My doll history: frightening.
Actually, I didn't have much of a doll history until now. Until I cracked the code, or something, and came to realize with a subversive little shiver just how pleasurable it can be to dress and undress dolls. . .especially with clothes you've made yourself.
As a kid, I was sullen, uncooperative, usually bad-natured and mainly interested in bugs and half-metamorphosed tadpoles, awful blobby things with legs that my mother wouldn't let me keep in my room. Murky jars abounded in the basement right next to the preserves.
I just wasn't a proper little girl. At all. My mother, at a certain point, noticing I wasn't Quite the Thing, pressed a doll on me. Her name was "Deb" and she wasn't even a real doll, not a baby doll or a Barbie. In fact, she looked a little bit like my mother, bland-faced, her hair a perfect helmet of black. Deb was short for Miss Debutante, and how an eight-year-old would understand that word or be able to prounce it is beyond me, but my parents howled when I referred to her (coldly) as "Miss De-BUTTON-ty." She was quickly discarded along with the manicure set designed to make me stop biting my nails.
I don't know, I guess a Barbie or two drifted my way, I'm not sure I recall, though I do remember one of them ended up in a sarcophagus wrapped in perfume-soaked strips of white pillowcase. Most Barbies, no matter how impeccably dressed, always seem to end up at the very back of the closet, naked with their legs obscenely splayed, their hair in a feral, impossible frizz. No one knows what happens to the clothes.
I couldn't own one of these dolls because they cost upwards of $10,000.00. But some time ago, a couple of years maybe, I was scouting birthday presents for my granddaughter Lauren, a sunny soul who so valiantly carries what might be the burden of Type 1 diabetes that she seems to send it whimpering into the corner.
Every year the family takes part in a jolly occasion, the Juvenile Diabetes Research Foundation Walk for the Cure. Our team is called Lauren's Ladybugs (or "wadybugs" as she used to call them), so anything ladybug-esque is of interest to her.
I was dithering around not finding anything, standing in an upscale toy store too expensive to think about buying in, when!
I saw THIS.
Me, who hates dolls? who never played with dolls? who thought dolls were dumb? who didn't know why anyone would even purchase a doll? let alone play with one? Oh my goodness. This was LOVE. Then I turned and walked away, talked myself out of the whole thing. Far too expensive! I was on the other side of the mall when I realized Lana Ladybug was only twenty bucks, and how could I NOT buy her anyway??
But that's not the last of it, or even the beginning, because as L. L. slept in my closet awaiting wrapping, "something" began to eat at me.
I WANTED that doll. I wanted to hold that doll, take its dress off and put it back on again, set it on my bookcase to watch over my most cherished books.

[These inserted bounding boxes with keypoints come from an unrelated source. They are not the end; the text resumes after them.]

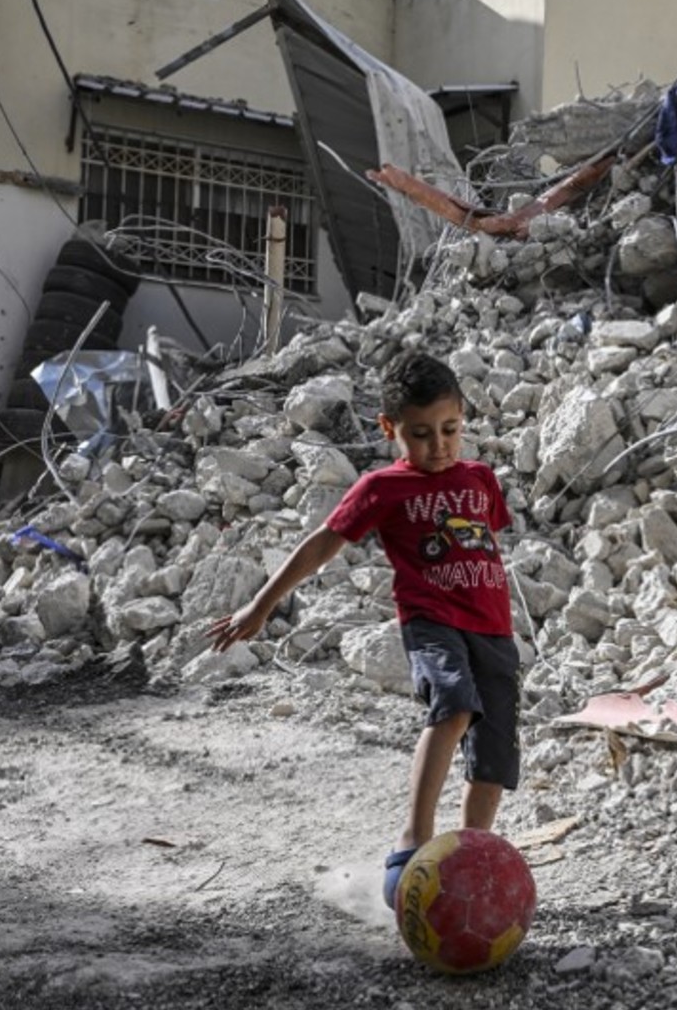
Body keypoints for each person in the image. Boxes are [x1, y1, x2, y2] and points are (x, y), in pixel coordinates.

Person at [207, 350, 521, 908]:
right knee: (452, 703)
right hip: (432, 623)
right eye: (421, 434)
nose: (439, 445)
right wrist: (260, 604)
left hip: (493, 631)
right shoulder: (382, 488)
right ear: (389, 428)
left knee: (494, 747)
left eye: (450, 430)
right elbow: (323, 543)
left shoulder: (480, 478)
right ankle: (414, 840)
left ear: (464, 419)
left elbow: (486, 541)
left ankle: (477, 852)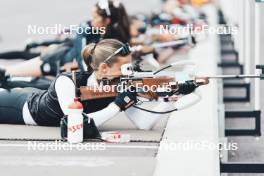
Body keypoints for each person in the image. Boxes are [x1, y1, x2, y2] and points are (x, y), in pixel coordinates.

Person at [0, 39, 202, 130]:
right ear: (104, 68)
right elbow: (75, 124)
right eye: (124, 67)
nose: (128, 73)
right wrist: (117, 106)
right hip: (21, 108)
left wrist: (170, 98)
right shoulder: (67, 81)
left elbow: (144, 124)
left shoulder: (119, 86)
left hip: (29, 95)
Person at [0, 0, 131, 77]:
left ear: (107, 20)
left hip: (72, 71)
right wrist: (93, 77)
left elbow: (120, 58)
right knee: (9, 73)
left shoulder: (115, 35)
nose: (92, 20)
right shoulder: (86, 27)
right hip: (57, 60)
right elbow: (82, 57)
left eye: (95, 17)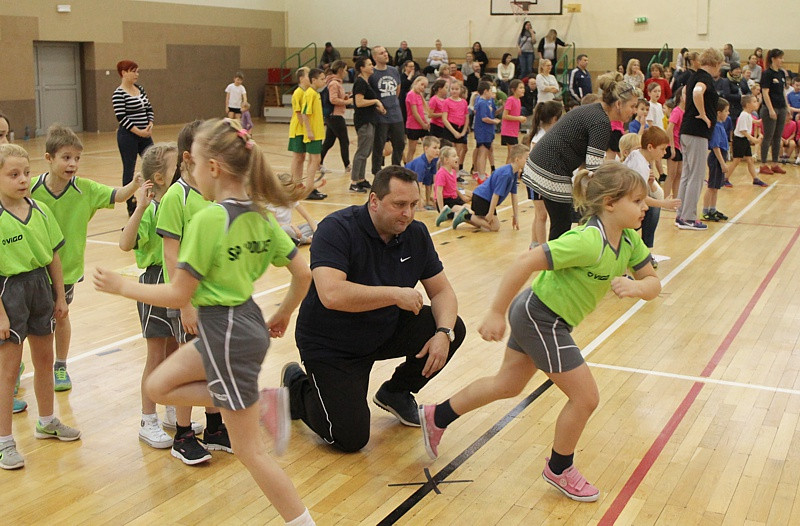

It took a while before I gave in, and even at that, it's only recently I've started to make clothes for it. Actually, not for mine (and I have two of them now - only two - so far, that is - ) but for my granddaughters'. They must have at least ten of these Groovy Girls stuffed in a box (and they're almost always naked, perhaps a sort of tribute to their ancestral goddess, Barbie).
These little doll-smidgens are ideal to knit for: long, slim and tubular, so that you can make tops, skirts and dresses all along the same lines.
So that's what I'm doing, to surprise them. I had to try them on my own dolls, of course, and that's when I got this strange feeling. What was it? Intimacy? Can't be that. The doll's pliable arms and legs made it possible to bend her limbs in half. So she was malleable. Vulnerable. Recognizably human. Her face was sweet, her hair a tousle. I don't know! What's happening to me? Am I going all soft? Is this weird or what?
It feels good to dress these dolls, as if the little girl in me, the one who never had a chance to develop because she was too busy being a tough little survivor, is finally coming out to play.
I see my blondies, my grandgirls, all done up in their sparkly butterfly tshirts, their glittery shoes that light up when they run, fluffy little tutus, stripey candycane tights, and I think: I missed that. All that. I was all done up in my brother's castoffs. In some cases they'd been through two brothers, who were five and ten years older than me. So those clothes were very old and very shabby indeed, usually held on me with big safety pins.
Is this Cinderella awakening in me, or what? Why now? I'm not happy, don't ever get that idea. I'm one of the unhappiest people I have ever known. But I'm not dead inside. Not quite. Bad mental health, rotten luck and being thoroughly cursed has not quite stamped out that tiny ladybug of joy at the centre of my heart.